In Kauaʻi, where renewables make up a larger share of the energy sector, ratepayers should not be too alarmed. Beth Amaro, a spokeswoman for the Kauaʻi Island Utility Cooperative, said in an email that rates are expected to increase in April from $0.38 to $0.43 per kilowatt hour, which equates to about a 13% increase. He said for the average customer, this would result in an additional $25 per month.
“Fortunately, 50% of KIUC’s energy is produced from renewable sources that are not affected by global oil prices,” Amaro said. “This protects our members from these spikes and will be even more effective as we move towards 100% renewable generation.
An Unforeseen Accident
Although none of Hawaiʻi’s oil imports come through the Strait of Hormuz, the islands remain subject to ongoing world market pressures related to the Iran conflict.
Eric Wright is the president of Par Hawaii, which operates the only oil refinery in the country, and is the only supplier of crude oil to the islands. He said that Hawaiʻi’s fuel supply is stable for the near term, but he expects prices to remain high for the foreseeable future, although it can be difficult to predict given the constant changes in the market.
“The market is very dynamic and things happen every hour,” Wright said. “And I don’t like to predict because who would have said this?”

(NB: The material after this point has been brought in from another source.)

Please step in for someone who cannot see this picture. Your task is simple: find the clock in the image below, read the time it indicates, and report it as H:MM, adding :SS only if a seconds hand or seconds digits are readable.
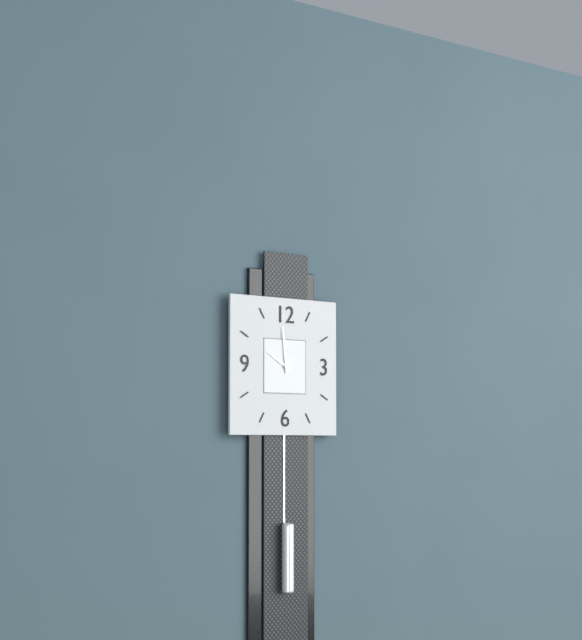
9:59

One of the islands’ main risks has been jet fuel, he said, because Par can produce about half of its government and military supplies at its refinery from the oil it imports. The rest is shipped in, mostly from South Korea. But as global supplies tighten, countries across Asia that depend on oil coming through the Strait of Hormuz, including South Korea, have implemented export controls aimed at keeping some of the precious fuel closer to home.

Jet fuel prices have doubled since last month, according to the International Air Transport Association, and airlines have accepted that they will have to pass those costs on to customers.
At the expense of the rise in refined fuel, Alaska and Hawaiian Airlines are trying to reduce the impact on passengers, according to the spokesman Alex DaSilva, raising the fees “about 10%” to account for the increase in the price of fuel.
“This offer is available on our network, including fares to and from Hawaii,” he said.
The prospect of flights being canceled and residents unable to travel between the islands due to a lack of jet fuel was a “totally unacceptable outcome,” Wright said, so Par began pushing for the limited Jones Act to bring in fuel from the United States.

The Jones Act is a century-old maritime law that requires cargo shipped between US ports to be loaded on US ships. But its critics, including economists and politicians, such as US Rep. Ed Case, have argued that its restrictions hinder domestic trade and lead to higher prices. Par also has fewer options to bring in jet fuel from the mainland, Wright said, because there aren’t many Jones Act-compliant tankers.
Par ultimately did not require a special waiver, however, because President Donald Trump granted his 60-day vacation from the law in order to lower prices.
Trump’s withdrawal effectively solved the jet fuel crisis, Wright said, at least for now. Without it, he said, he’s not sure what would have happened.
He said: “I don’t know exactly what it would have been like, but we would have done everything we could kick and scratch to get jet fuel and make sure the country doesn’t run out because that’s our job.”
As for what’s to come, Wright said he sees higher prices continuing for the next few months even if the war ends tomorrow.
“I can’t predict the future,” he said, “but it sounds like this isn’t something that’s going to be solved overnight. You’ve got all these ships docked in the Middle East, idle oil production and rigs going on, so I think we’re going to see higher prices for a few months.”